The authors showed that inhaled nanoparticles in humans pass into the circulation in humans and the particles accumulate in places of vascular inflammation. The particle translocation seems to be dependent on size, with greater translocation and accumulation of smaller nanoparticles.

Earlier studies show that acute exposure to diesel exhaust gases in healthy people and in patients with coronary heart disease causes vascular dysfunction, thrombosis and myocardial ischemia. ^{1 The chronic exposure to particle -shaped air pollution is connected in both animals as well as in humans with the development and advancement of athherosclerosis brought. 2}

But it was not clear how this happened. It is known that inhaled particles are deposited deep in the lungs and trigger oxidative stress and inflammation. ^{3 states that the inflammatory mediators triggered by these particles come into the general cycle and influence the risk of illness. Others believe that the nanoparticles themselves penetrate the alveolar epithelium and get into the circulation and contribute directly to illnesses. 4 This paper suggests that the latter is more likely. It is probably not such an easy choice. In the end we will probably understand that the nanoparticles trigger tissue infections that increase the translocation of particles.}

While the results of this present study provide a convincing explanation for how the CVD risk can be related to the exposure to nanoparticles in the environment, it only indicates a possible explanation for that of Bakian et al Seestadt, ^{6 or the results of an observation study by Power et al., Which found a connection between air pollution and fear. These 2 publications indicate that nanoparticles not only get into the general cycle, but also pass the blood-brain barrier and also trigger mental illnesses.}

This study does not demonstrate a causal connection. The data only show that nanoparticles accumulate in places of vascular diseases; They do not prove that nanoparticles cause or aggravate CVD.
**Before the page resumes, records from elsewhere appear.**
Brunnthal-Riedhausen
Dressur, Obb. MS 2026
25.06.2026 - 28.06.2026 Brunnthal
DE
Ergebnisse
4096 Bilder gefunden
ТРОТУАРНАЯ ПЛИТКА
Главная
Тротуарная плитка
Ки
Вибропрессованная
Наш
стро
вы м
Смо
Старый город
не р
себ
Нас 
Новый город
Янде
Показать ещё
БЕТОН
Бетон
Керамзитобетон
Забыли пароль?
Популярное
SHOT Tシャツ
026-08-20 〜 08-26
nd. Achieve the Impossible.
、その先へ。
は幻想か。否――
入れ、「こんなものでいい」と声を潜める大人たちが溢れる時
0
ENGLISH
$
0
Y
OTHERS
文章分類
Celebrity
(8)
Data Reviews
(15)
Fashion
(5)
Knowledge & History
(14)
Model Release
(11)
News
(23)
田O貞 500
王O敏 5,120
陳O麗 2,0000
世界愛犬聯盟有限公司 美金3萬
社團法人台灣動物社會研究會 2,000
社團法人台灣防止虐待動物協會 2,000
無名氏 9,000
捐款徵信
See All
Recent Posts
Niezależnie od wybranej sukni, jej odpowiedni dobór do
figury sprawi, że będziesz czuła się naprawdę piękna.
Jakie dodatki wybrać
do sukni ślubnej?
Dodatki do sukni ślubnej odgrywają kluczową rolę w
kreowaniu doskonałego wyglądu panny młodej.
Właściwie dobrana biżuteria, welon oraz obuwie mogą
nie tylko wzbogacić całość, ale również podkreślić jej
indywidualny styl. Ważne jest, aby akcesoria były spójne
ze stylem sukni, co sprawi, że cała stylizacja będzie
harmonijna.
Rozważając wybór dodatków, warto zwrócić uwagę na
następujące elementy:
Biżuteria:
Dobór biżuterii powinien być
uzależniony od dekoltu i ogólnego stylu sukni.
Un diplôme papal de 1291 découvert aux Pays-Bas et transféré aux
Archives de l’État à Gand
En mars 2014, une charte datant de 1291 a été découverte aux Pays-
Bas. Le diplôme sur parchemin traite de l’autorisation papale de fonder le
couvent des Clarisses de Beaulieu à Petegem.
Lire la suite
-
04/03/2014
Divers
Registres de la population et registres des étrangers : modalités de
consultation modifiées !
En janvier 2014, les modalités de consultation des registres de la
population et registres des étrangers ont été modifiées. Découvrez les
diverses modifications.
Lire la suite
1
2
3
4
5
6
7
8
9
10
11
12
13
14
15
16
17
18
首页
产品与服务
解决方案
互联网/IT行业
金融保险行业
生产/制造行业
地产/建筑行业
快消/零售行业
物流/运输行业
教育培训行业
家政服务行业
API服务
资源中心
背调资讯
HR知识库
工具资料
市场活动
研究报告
The results of this paper and similar studies should worry about our patients who suffer from CVD or for whom there is a risk. The limitation of exposure to the nanoparticles inhaled, in particular diesel exhaust gases, can help limit the progression of the disease. However, there are also less obvious sources of exposure to nanoparticles. The number of nanoparticles in our everyday environment continues to increase. For example, only a few toner ink that are used when printing at home and in the office would be recognized as dangers for CVD, but they free nanomaterials (which are used to improve the toner performance) and were associated with respiratory problems. ^{8 Also contain food dyes that get into the body and cause oxidative stress can. 9}

This paper expands our understanding of the problems caused by diesel and other by -products of the combustion of fossil fuels. The size and number of particles in the air can ultimately be of greater importance than the absolute mass, since smaller particles can represent a larger threat. This paper also draws us aware of the potential danger that assumes a variety of nanos substances that are considered benign, not because of their chemical components, but because of their size and ability to move and then accumulate at inflammatory spots.